10. Open Reaction Database — 2021

Open Reaction Database (ORD).⁸ Cross-industry effort (initiated by Pfizer with Mike Burke, Connor Coley, and others). Defines a structured Protocol Buffer schema for reactions: every reagent has structure plus role plus quantity plus solvent context, every step has temperature/time/atmosphere, every outcome has yield + purity + analytics. Public data on GitHub; reading clients in Python, JavaScript, and Java.

What it adds: a structured schema for reaction reporting that captures the metadata Reaction SMILES and RXN files leave implicit. Most useful for ML: ORD records yield + condition data the USPTO corpus lacks.

Side-by-side

Same esterification — benzoic acid + ethanol → ethyl benzoate + water — rendered every way it can be. The Reaction SMILES is verifiable by parsing with RDKit; the SMIRKS is a template that matches and produces this reaction as one of many.

Form	Year	Kind	Esterification
MDL RXN	1985	File	multi-line; see file formats §
Reaction SMILES	1988	Notation	`OC(=O)c1ccccc1.OCC>>O=C(OCC)c1ccccc1.O`
SMARTS (subset of acid)	1990s	Pattern	`[CX3](=O)[OX2H1]`
SMIRKS template	1990s	Pattern	`[C:1](=[O:2])[OH:3].[OH:4][C:5]>>[C:1](=[O:2])[O:4][C:5].[OH2:3]`
RInChI	2013	Identifier	(deterministic hash; see RInChI Trust spec)

Bringing them together

Reaction data is the third axis of fragmentation, after notations and file formats. The same esterification, written in three labs, ends up as a Reaction SMILES in one Jupyter notebook, an RXN file in a SAR dataset, and a yield-annotated ORD record in a paper's supplementary information — and a retrosynthesis engine that wants all three has to bridge them.

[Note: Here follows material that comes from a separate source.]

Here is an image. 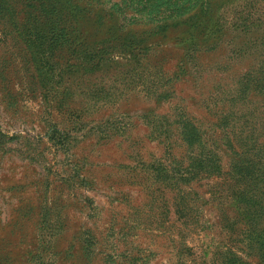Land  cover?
Wrapping results in <instances>:
<instances>
[{"label":"rangeland","instance_id":"1","mask_svg":"<svg viewBox=\"0 0 264 264\" xmlns=\"http://www.w3.org/2000/svg\"><path fill=\"white\" fill-rule=\"evenodd\" d=\"M245 184L264 0H0V264H264Z\"/></svg>","mask_w":264,"mask_h":264},{"label":"trees","instance_id":"2","mask_svg":"<svg viewBox=\"0 0 264 264\" xmlns=\"http://www.w3.org/2000/svg\"><path fill=\"white\" fill-rule=\"evenodd\" d=\"M60 9H57V8H54V9H45V11L48 13V23H45L44 27L46 29H48L49 31V35H51V40L53 38L57 39L59 37V39L61 40V38H63L62 40V43L65 44V45H69V47H73L75 46L74 45V42L76 41L75 38V33H73L72 31L69 32L67 30V22L63 21V22H60V21H56L57 19L55 18L56 15H58L59 17H61L63 14H62V11H59ZM42 24V23H41ZM41 24H38V26L36 24H34L33 26L32 25H29L28 26V31H32L30 30L31 27L33 28H43V25ZM39 31V30H38ZM39 33V32H38ZM32 34V33H31ZM61 43V42H59ZM186 139H188L186 137ZM214 171H217L218 172V169L217 168H213ZM188 171L189 169L184 167V168H179V166L176 168V170L174 171V177L177 179V180H185L186 179V175L188 174ZM235 192V193H234ZM233 193L235 196H237L238 194L240 195V197H243V198H249V202H244L245 204V209H244V213L246 216L249 215V208L251 207V203H255L256 200L255 199H259V202H263L264 201V195L260 196V197H257L256 194H254L252 188H250L249 184H245L243 185L242 187L239 186L238 189L236 188H233ZM244 193V194H243ZM251 197H248L247 195H249Z\"/></svg>","mask_w":264,"mask_h":264}]
</instances>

chempirical's plan: reactions are first-class records in the same graph-shaped engine that holds molecules. Reactant + product graphs share atoms with their molecule records via the same canonicalisation pipeline; map numbers stay explicit; yield + condition metadata sits in a sibling table. Imports normalise Reaction SMILES, RXN files, and ORD Protocol Buffer messages into the common representation; exports re-emit. Search by any of the four — paste a Reaction SMILES, an RInChIKey, a SMIRKS template, an ORD reaction ID — and land on the same record.